◆ Source data ◆
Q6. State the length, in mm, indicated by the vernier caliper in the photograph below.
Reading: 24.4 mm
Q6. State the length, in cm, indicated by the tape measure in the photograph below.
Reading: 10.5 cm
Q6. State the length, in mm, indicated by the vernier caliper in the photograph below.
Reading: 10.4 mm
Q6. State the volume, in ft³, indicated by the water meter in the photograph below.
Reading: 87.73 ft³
--
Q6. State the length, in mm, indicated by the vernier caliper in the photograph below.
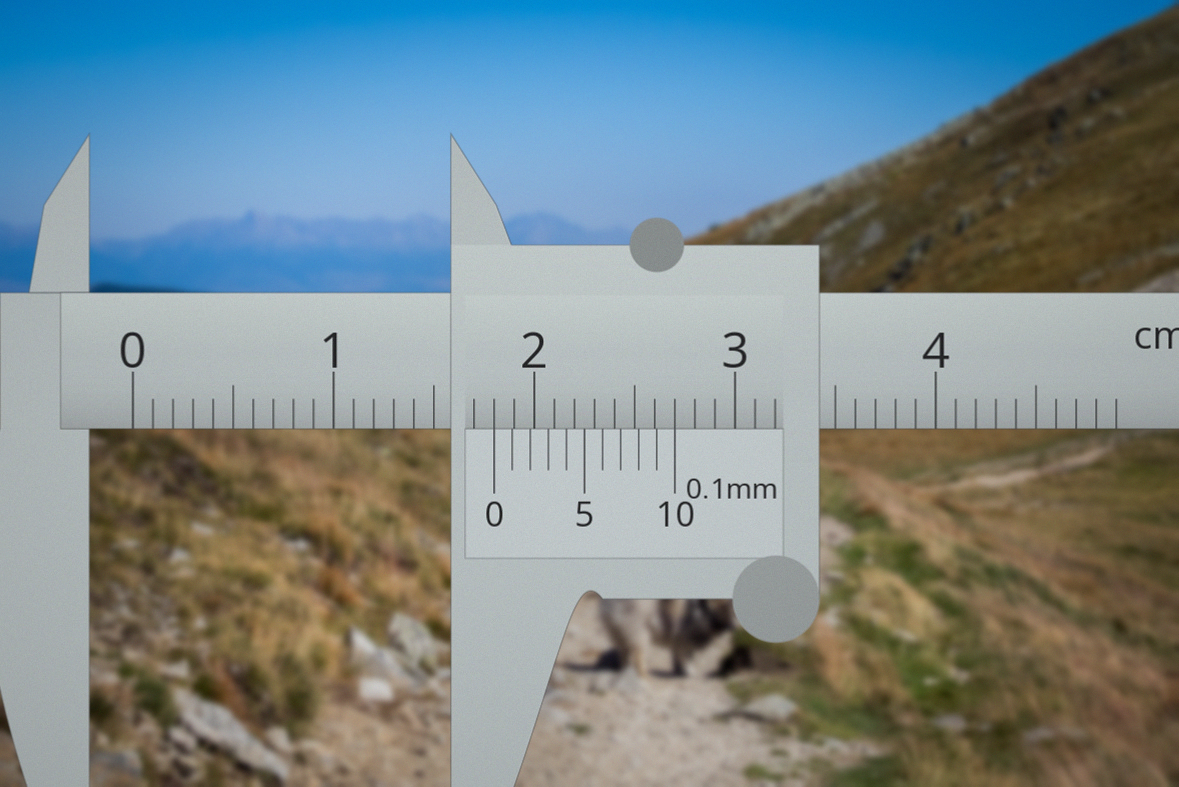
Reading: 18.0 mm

◆ Task requirements ◆
Return everything from the line containing "Q6. State the volume, in" down to the line containing "Reading: 87.73 ft³" above, copied character for character with both of those lines included.

◆ Written response ◆
Q6. State the volume, in ft³, indicated by the water meter in the photograph below.
Reading: 87.73 ft³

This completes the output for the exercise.